• Welcome to CheeseForum.org » Forum.

best source of recipies?

Started by Yuriy, November 20, 2018, 02:38:01 AM

Previous topic - Next topic

Yuriy

artisan cheese making home and cheesemaking at home missing a lot of details ,any better  sources?ty

SOSEATTLE

I like the recipes on cheesemaking.com, though sometimes don't follow the recipes to the letter. I find them a good starting point. https://cheesemaking.com/collections/recipes


Susan

TravisNTexas

I'm a fan of the book Mastering Artisan Cheesmaking by Gianaclis Caldwell.  It is recommended over and over across this site, so I ordered it.  It is absolutely an amazing resource on cheese processes for all types of cheeses, it has pH points in the recipes, and I highly recommend it.  It is filled with details.

https://www.amazon.com/Mastering-Artisan-Cheesemaking-Home-Scale-Producers/dp/1603583327

Some of the best recipes I have seen are posted by people on this site.  Some of these folks document scrupulous details in their posts.

And I second Susan's recommendation about NEC's recipes.  While some of the recipes lack details like pH points, they make up for a lot of it with very nice pictures, usually several pictures for each recipe step, and that's worth a lot.

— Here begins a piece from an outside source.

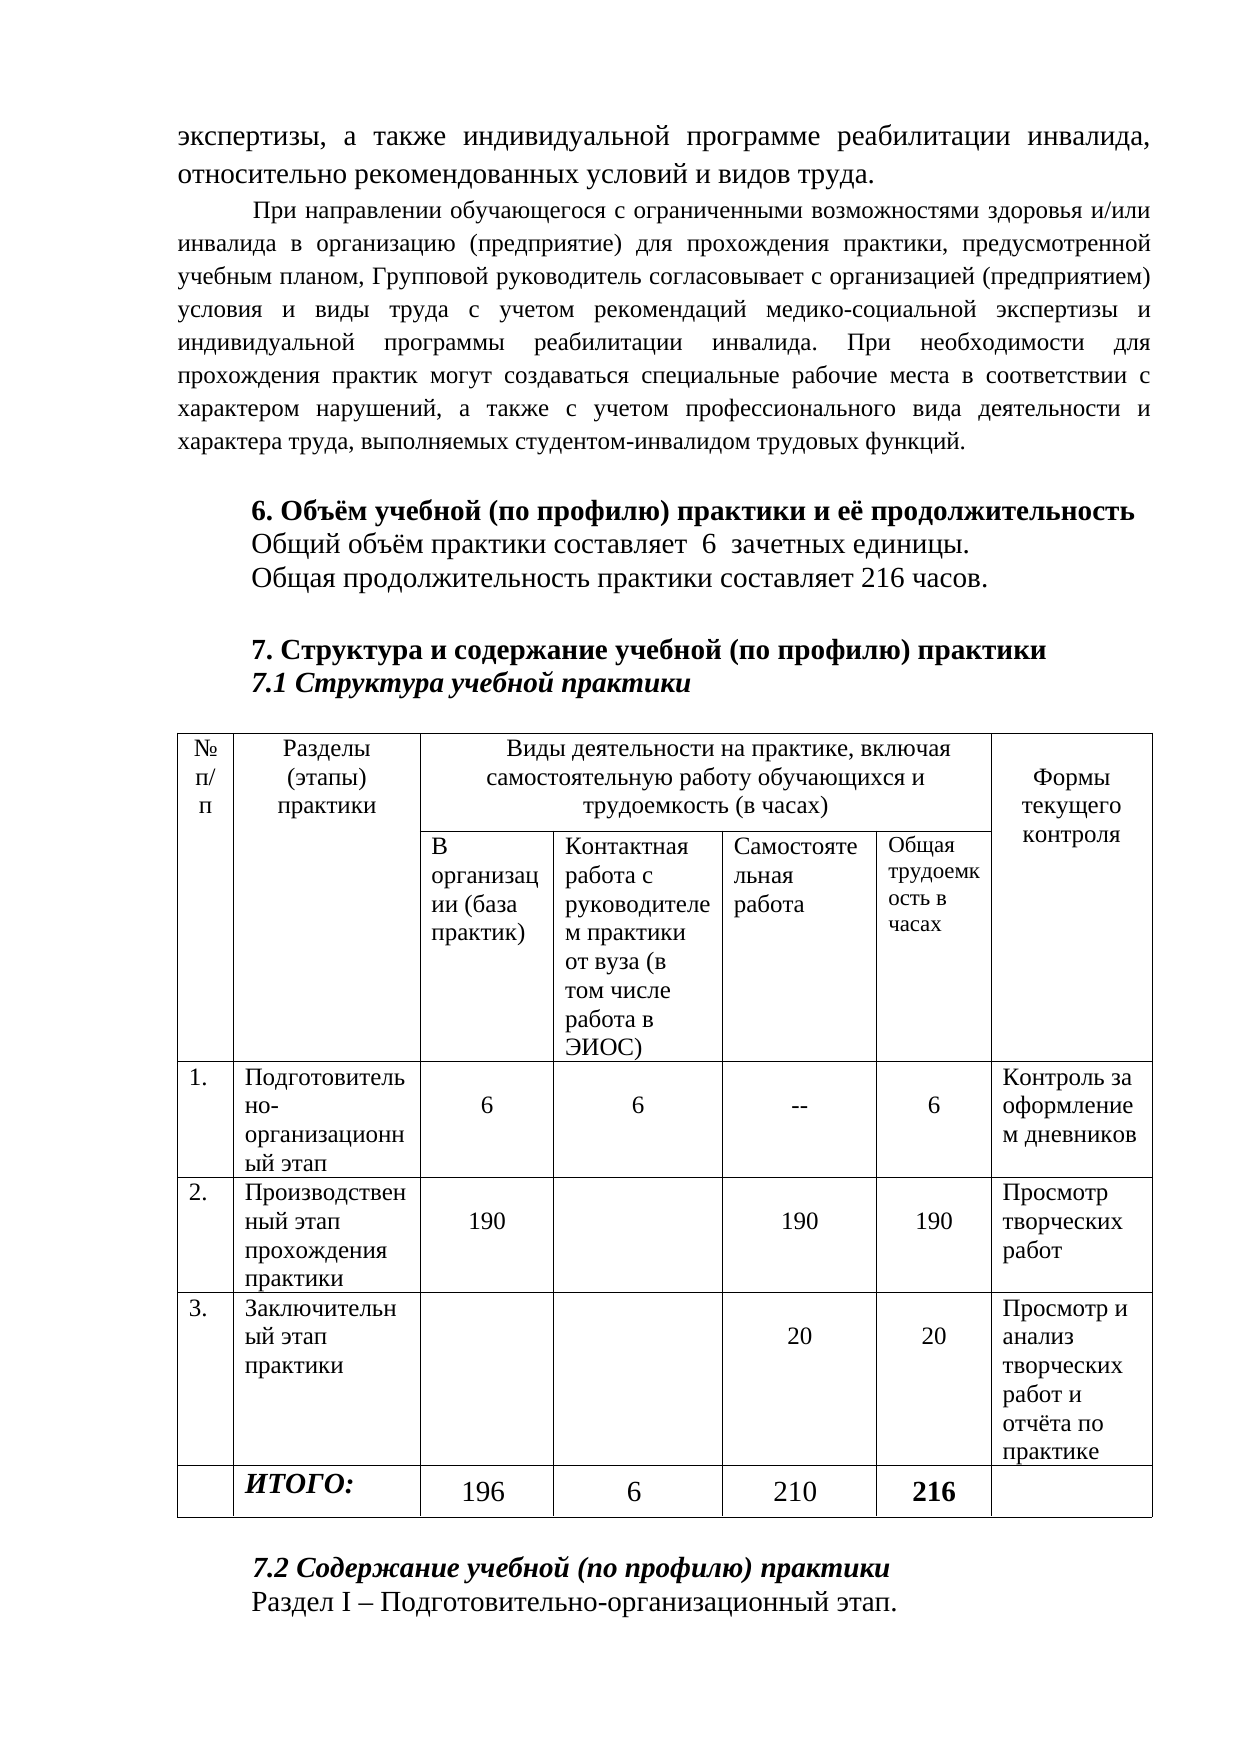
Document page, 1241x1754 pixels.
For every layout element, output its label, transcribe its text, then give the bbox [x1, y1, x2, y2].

Just my two bits, and I'm new to cheese making.
-Travis

5ittingduck

Like Travis says, Caldwell is the Go To book for people who like fine detail and Ph based recipes.
Cheese making at home worked for me, but I prefer time based recipes and fly by the seat of my pants.
It's more about matching the type of recipe to your personal style.

Boofer

Quote from: Yuriy on November 20, 2018, 02:38:01 AM
artisan cheese making home and cheesemaking at home missing a lot of details ,any better  sources?ty
Here are a few other recipes. Jeff Hamm has been a studious craft cheesemaker and he has run through several iterations of his recipes here. Yoav and Alp also should be considered as experienced cheesemakers with proven recipes.

Good luck. 8)

-Boofer-
Let's ferment something!
Bread, beer, wine, cheese...it's all good.

TravisNTexas

Wow, thanks for taking the time to consolidate and post those links Boofer! Much appreciated!
-Travis

Gürkan Yeniçeri

I mostly find what I am looking for in this forum  ;D

But I also have 2 volume Kosikowski books and Gianaclis Caldwell books.

At the end, a recipe is just a blueprint for me. My milk, starter culture, mistakes, temperature are all different than the recipe author. I watch the curd and train my eyes, I taste the whey and train my taste buds. Once I understand what results come from what sort of curd, problems solving becomes easier.

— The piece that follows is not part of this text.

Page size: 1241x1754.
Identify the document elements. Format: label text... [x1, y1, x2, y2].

And of course, note taking all the time is crucial.

Boofer

Good points by Gürkan.

I would add that repetition of a particular cheese style develops a familiarity with how the milk behaves and informs the cheese maker what to anticipate at each stage of the make. Also, good notes are invaluable during the make, but should also include after-affinage observations which would inform the artisan whether the salt level was too low or too high, whether B. linens needed to be removed to prevent continued rind development, or whether the use of fruits, herbs, or seeds was a smart decision. These are some of the many details that should be noted with the maturity of the cheese. If you don't know how the cheese turned out after hours of making it and months of aging it, how would you know if there was anything that needed to be adjusted for the next iteration?

-Boofer-
Let's ferment something!
Bread, beer, wine, cheese...it's all good.